Gillian suppressed a sigh. Cal being awake didn't mean there were no more mountains to climb or dragons to slay. She'd known Cal, control freak that he was, wouldn't deal well with a situation where most of the control, even over his own body, lay in other people's hands. She looked around the room for something to help jolly him out of his present mood.
"They took out your arterial line," she gestured at the now bandage covered wrist.
He poked at the blood pressure cuff surrounding his bicep. "Yeah, but now I've got this bloody stupid thing attached to me."
She spotted the table she usually used as her work desk now straddled Cal's bed and a covered tray lay on top.
"They brought you breakfast," she exclaimed, genuinely excited. His first meal. Having dropped almost twenty pounds from an already slender frame, Cal badly needed real food in his system, not just nourishment through his IV. "What'd they bring?"
"Take a look," he grimaced, but a touch of amusement sparkled in his eyes.
She opened the lid and burst out laughing. "Oh, Cal…see, the hospital agrees with me."
"Pudding," he sneered, trying desperately to hold onto his bad mood. He made the word sound like Poison. "Chocolate pudding!"
"I take it you didn't order this," she said through her giggles.
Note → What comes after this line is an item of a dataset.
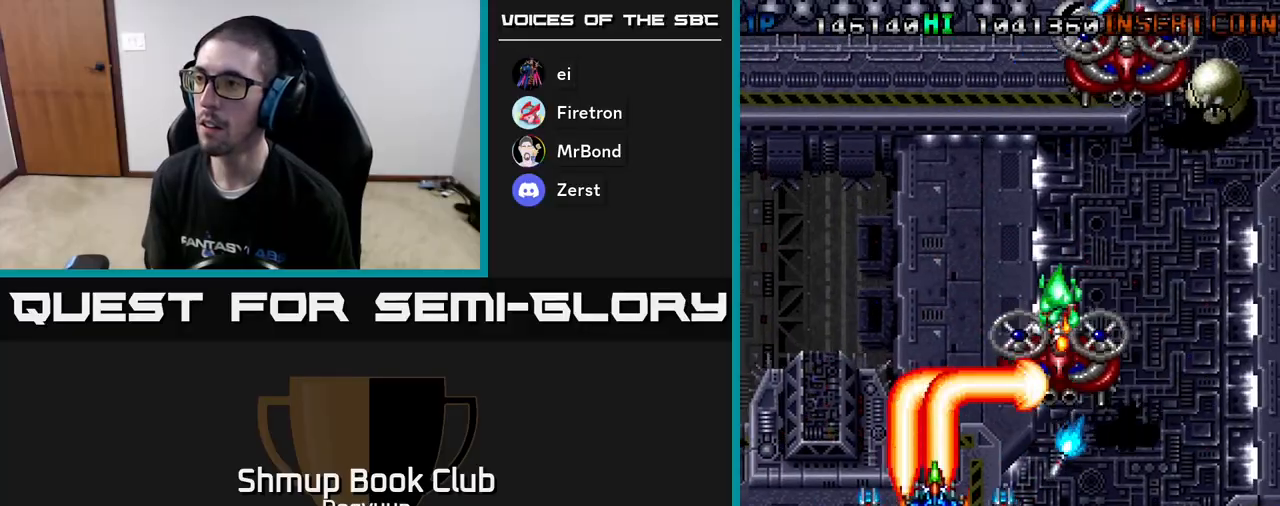
{"buttons": ["A", "DPAD_DOWN", "DPAD_RIGHT"]}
He glared. "Would I order chocolate pudding? For breakfast? Bloody hell, would I ever order it?"
"I thought maybe you ordered it just for me," she teased.
His expression softened instantly. "Anything for you, luv. How about a proper good morning?"
"Good morning, sunshine." She stretched over his bed to press her lips against his. A gentle kiss, a little shy, sharing more breath than taste. He retreated slightly, then came back for more. Still tentative, searching, expressing feeling not yet fully explored.
"Morning," he murmured against her lips.
Reluctantly, she straightened, but kept eye contact, letting her expressions tell him everything she couldn't say yet and reading his positive response.
He cleared his throat. "What else do they have there beside pudding?"
"Here's some applesauce," she displayed for his viewing pleasure. "And what looks like apple juice."
His slight good humor vanished.
"What's wrong, Cal?" turning serious herself.
He struggled with himself for a second, a fleeting expression of disgust crossing his face. "I don't think I can eat it by myself."
Glad Cal wasn't looking at her for the moment, she didn't try to prevent her flash of pain from showing. "Well, we have two option," she said matter-of-factly, determined to allow him every ounce of control she could. "I can help you. Or we can put your handle on the spoon and you can give it a try yourself. Whichever you want to do. Your choice."
"I'd probably make a mess."
"Doesn't matter," she assured him. "You wash."
"Give the nurses something to do, other than stick needles in me," he considered. "Let's go for it, yeah."